(Beginning of DATA SUPPLIED)
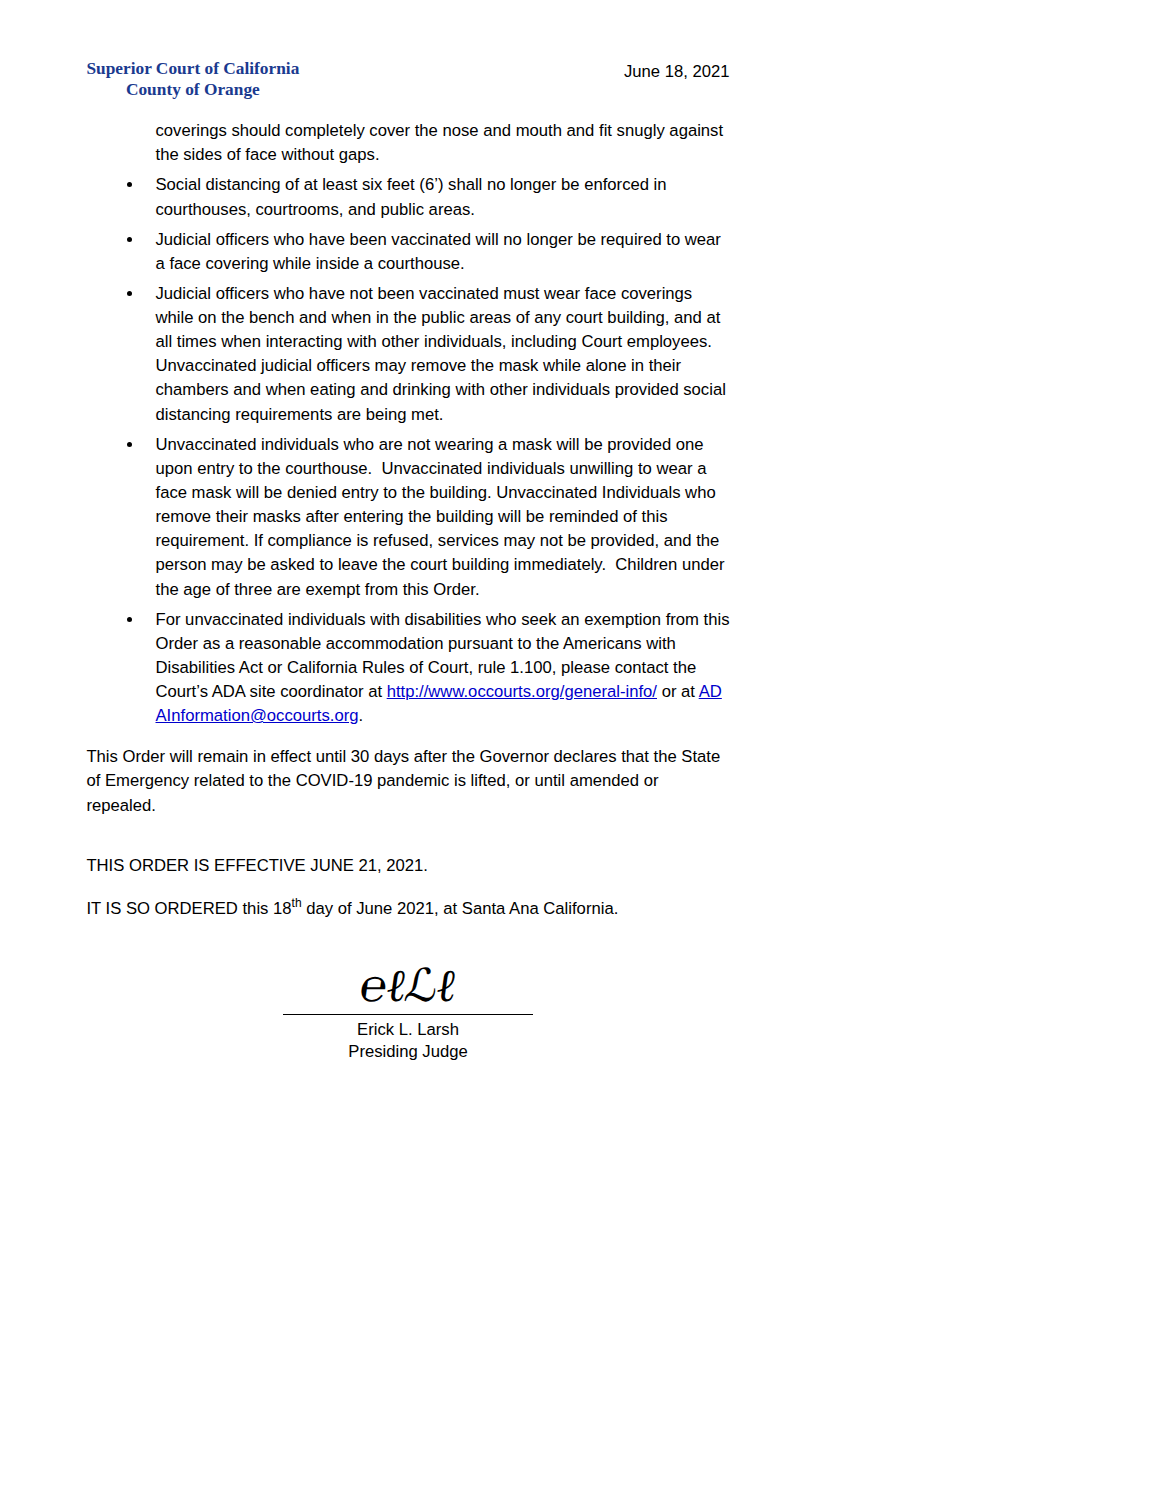Superior Court of California
County of Orange
June 18, 2021
coverings should completely cover the nose and mouth and fit snugly against the sides of face without gaps.
Social distancing of at least six feet (6’) shall no longer be enforced in courthouses, courtrooms, and public areas.
Judicial officers who have been vaccinated will no longer be required to wear a face covering while inside a courthouse.
Judicial officers who have not been vaccinated must wear face coverings while on the bench and when in the public areas of any court building, and at all times when interacting with other individuals, including Court employees. Unvaccinated judicial officers may remove the mask while alone in their chambers and when eating and drinking with other individuals provided social distancing requirements are being met.
Unvaccinated individuals who are not wearing a mask will be provided one upon entry to the courthouse. Unvaccinated individuals unwilling to wear a face mask will be denied entry to the building. Unvaccinated Individuals who remove their masks after entering the building will be reminded of this requirement. If compliance is refused, services may not be provided, and the person may be asked to leave the court building immediately. Children under the age of three are exempt from this Order.
For unvaccinated individuals with disabilities who seek an exemption from this Order as a reasonable accommodation pursuant to the Americans with Disabilities Act or California Rules of Court, rule 1.100, please contact the Court’s ADA site coordinator at http://www.occourts.org/general-info/ or at ADAInformation@occourts.org.
This Order will remain in effect until 30 days after the Governor declares that the State of Emergency related to the COVID-19 pandemic is lifted, or until amended or repealed.
THIS ORDER IS EFFECTIVE JUNE 21, 2021.
IT IS SO ORDERED this 18th day of June 2021, at Santa Ana California.
℮ℓℒℓ
Erick L. Larsh
Presiding Judge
(End of DATA SUPPLIED)
» TASK STATEMENT: Show all lines in the entries above where the string "from" appears.

» EXERCISE RESPONSE:
Unvaccinated individuals who are not wearing a mask will be provided one upon entry to the courthouse. Unvaccinated individuals unwilling to wear a face mask will be denied entry to the building. Unvaccinated Individuals who remove their masks after entering the building will be reminded of this requirement. If compliance is refused, services may not be provided, and the person may be asked to leave the court building immediately. Children under the age of three are exempt from this Order.
For unvaccinated individuals with disabilities who seek an exemption from this Order as a reasonable accommodation pursuant to the Americans with Disabilities Act or California Rules of Court, rule 1.100, please contact the Court’s ADA site coordinator at http://www.occourts.org/general-info/ or at ADAInformation@occourts.org.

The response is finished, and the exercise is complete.